◆ About this task ◆
Using the entries below, write out the line with "osób decyduje się na zmianę pracy z tego", the line with "FRELIMO e a RENAMO que data desde a época da", and every line in between, exactly as each is written.

◆ Data extracted from a collection ◆
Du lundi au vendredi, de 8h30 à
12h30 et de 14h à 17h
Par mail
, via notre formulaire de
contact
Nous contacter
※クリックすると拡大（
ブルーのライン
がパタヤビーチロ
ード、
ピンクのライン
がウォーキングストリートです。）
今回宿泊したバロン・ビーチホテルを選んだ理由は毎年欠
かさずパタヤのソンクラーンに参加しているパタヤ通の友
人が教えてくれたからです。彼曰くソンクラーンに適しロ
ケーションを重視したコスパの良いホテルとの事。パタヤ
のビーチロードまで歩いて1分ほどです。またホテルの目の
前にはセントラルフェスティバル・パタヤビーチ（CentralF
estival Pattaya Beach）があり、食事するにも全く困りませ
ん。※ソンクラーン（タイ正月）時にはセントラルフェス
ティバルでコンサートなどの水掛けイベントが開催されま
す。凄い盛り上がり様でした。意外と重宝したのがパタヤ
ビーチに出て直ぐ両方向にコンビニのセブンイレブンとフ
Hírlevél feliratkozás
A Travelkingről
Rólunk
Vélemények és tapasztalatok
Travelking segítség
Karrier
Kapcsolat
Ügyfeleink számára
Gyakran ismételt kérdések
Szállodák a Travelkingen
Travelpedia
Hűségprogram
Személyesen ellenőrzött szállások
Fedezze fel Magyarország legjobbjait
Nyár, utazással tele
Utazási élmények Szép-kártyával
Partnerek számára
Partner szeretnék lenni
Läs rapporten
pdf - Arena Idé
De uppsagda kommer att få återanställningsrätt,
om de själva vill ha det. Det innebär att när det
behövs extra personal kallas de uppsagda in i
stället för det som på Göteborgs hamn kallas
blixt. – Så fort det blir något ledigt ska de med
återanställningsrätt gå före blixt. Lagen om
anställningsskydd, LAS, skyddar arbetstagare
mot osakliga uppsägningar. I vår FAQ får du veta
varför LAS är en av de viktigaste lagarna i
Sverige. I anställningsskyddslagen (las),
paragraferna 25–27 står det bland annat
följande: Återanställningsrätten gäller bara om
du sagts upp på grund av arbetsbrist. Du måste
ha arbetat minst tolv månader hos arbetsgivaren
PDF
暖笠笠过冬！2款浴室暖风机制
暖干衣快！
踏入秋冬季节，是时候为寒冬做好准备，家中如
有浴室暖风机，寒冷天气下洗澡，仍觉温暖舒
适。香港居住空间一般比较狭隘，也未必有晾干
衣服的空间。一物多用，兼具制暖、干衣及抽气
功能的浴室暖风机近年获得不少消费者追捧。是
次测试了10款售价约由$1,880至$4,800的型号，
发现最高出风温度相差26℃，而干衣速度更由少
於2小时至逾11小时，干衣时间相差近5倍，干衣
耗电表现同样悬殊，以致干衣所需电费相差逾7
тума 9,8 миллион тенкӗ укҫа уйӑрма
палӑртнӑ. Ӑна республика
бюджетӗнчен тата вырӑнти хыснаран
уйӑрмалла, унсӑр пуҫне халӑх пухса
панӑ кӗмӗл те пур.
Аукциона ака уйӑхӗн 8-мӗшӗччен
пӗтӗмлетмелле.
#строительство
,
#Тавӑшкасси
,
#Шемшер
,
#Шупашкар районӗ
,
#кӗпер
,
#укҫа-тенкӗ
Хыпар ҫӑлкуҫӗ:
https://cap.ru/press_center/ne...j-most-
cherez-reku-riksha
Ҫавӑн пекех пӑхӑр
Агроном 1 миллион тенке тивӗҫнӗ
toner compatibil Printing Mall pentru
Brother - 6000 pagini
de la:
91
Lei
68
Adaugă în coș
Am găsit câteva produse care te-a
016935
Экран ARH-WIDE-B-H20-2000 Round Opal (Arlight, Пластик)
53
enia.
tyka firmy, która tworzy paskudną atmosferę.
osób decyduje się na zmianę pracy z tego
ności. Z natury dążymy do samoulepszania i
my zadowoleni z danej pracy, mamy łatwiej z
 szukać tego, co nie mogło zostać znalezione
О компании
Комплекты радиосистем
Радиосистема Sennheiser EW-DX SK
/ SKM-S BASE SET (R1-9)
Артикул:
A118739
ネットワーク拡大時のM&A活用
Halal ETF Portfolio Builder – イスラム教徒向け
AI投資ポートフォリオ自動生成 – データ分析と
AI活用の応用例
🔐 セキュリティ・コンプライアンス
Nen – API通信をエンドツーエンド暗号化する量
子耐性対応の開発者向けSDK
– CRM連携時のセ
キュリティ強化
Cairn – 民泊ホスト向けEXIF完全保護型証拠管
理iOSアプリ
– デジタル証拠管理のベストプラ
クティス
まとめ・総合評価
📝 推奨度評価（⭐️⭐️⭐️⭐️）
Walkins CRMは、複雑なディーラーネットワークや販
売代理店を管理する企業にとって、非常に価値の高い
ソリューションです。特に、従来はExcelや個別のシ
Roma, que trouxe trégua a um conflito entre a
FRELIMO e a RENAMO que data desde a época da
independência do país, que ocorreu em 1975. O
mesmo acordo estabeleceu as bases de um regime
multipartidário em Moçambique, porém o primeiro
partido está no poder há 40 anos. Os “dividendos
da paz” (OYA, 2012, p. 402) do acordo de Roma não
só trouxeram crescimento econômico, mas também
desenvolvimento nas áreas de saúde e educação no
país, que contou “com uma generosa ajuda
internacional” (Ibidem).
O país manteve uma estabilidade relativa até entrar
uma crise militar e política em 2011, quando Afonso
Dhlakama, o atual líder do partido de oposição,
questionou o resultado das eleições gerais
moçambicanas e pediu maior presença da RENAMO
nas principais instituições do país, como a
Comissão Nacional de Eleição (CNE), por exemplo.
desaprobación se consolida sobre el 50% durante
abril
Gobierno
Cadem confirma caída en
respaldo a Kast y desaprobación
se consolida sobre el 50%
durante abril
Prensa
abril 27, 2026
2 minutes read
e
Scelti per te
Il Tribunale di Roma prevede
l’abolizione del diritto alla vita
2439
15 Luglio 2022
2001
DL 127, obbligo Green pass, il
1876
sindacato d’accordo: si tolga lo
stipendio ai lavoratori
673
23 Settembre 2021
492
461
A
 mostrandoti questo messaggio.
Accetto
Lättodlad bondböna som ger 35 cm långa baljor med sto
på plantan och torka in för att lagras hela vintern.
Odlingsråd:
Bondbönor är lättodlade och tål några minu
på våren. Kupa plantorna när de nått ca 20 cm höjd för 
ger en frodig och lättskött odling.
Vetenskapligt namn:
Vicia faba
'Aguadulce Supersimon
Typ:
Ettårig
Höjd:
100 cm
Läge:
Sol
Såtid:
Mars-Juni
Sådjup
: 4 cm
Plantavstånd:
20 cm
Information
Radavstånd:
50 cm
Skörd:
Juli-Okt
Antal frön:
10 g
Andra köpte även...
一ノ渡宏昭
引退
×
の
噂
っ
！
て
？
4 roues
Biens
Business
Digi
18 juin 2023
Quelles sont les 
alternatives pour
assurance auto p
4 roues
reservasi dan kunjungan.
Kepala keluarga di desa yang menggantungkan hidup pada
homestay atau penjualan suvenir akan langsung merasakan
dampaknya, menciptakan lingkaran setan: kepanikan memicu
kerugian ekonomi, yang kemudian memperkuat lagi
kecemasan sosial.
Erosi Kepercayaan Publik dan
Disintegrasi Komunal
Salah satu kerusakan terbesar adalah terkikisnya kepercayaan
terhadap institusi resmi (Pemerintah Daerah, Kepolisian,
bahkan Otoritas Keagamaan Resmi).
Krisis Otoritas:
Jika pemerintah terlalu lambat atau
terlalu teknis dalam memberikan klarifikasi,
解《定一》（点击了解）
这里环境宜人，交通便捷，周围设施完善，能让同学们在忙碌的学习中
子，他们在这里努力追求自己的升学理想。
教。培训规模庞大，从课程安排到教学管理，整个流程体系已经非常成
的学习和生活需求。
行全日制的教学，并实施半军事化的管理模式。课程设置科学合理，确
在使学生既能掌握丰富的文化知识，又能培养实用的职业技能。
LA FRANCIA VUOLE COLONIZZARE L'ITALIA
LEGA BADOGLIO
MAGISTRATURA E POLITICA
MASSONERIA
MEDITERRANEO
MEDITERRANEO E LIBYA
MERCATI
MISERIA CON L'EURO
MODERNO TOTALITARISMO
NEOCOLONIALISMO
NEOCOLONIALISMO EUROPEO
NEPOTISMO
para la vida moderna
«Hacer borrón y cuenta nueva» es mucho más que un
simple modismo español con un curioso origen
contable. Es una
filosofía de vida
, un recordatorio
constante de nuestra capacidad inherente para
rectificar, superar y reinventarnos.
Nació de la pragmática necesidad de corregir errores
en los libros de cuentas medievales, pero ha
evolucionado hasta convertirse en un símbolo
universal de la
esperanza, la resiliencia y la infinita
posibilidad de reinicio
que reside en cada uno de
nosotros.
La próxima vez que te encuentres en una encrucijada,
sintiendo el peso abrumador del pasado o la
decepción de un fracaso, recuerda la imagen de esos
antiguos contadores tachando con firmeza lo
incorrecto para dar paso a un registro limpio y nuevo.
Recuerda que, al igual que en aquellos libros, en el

◆ Answer box ◆
osób decyduje się na zmianę pracy z tego
ności. Z natury dążymy do samoulepszania i
my zadowoleni z danej pracy, mamy łatwiej z
 szukać tego, co nie mogło zostać znalezione
О компании
Комплекты радиосистем
Радиосистема Sennheiser EW-DX SK
/ SKM-S BASE SET (R1-9)
Артикул:
A118739
ネットワーク拡大時のM&A活用
Halal ETF Portfolio Builder – イスラム教徒向け
AI投資ポートフォリオ自動生成 – データ分析と
AI活用の応用例
🔐 セキュリティ・コンプライアンス
Nen – API通信をエンドツーエンド暗号化する量
子耐性対応の開発者向けSDK
– CRM連携時のセ
キュリティ強化
Cairn – 民泊ホスト向けEXIF完全保護型証拠管
理iOSアプリ
– デジタル証拠管理のベストプラ
クティス
まとめ・総合評価
📝 推奨度評価（⭐️⭐️⭐️⭐️）
Walkins CRMは、複雑なディーラーネットワークや販
売代理店を管理する企業にとって、非常に価値の高い
ソリューションです。特に、従来はExcelや個別のシ
Roma, que trouxe trégua a um conflito entre a
FRELIMO e a RENAMO que data desde a época da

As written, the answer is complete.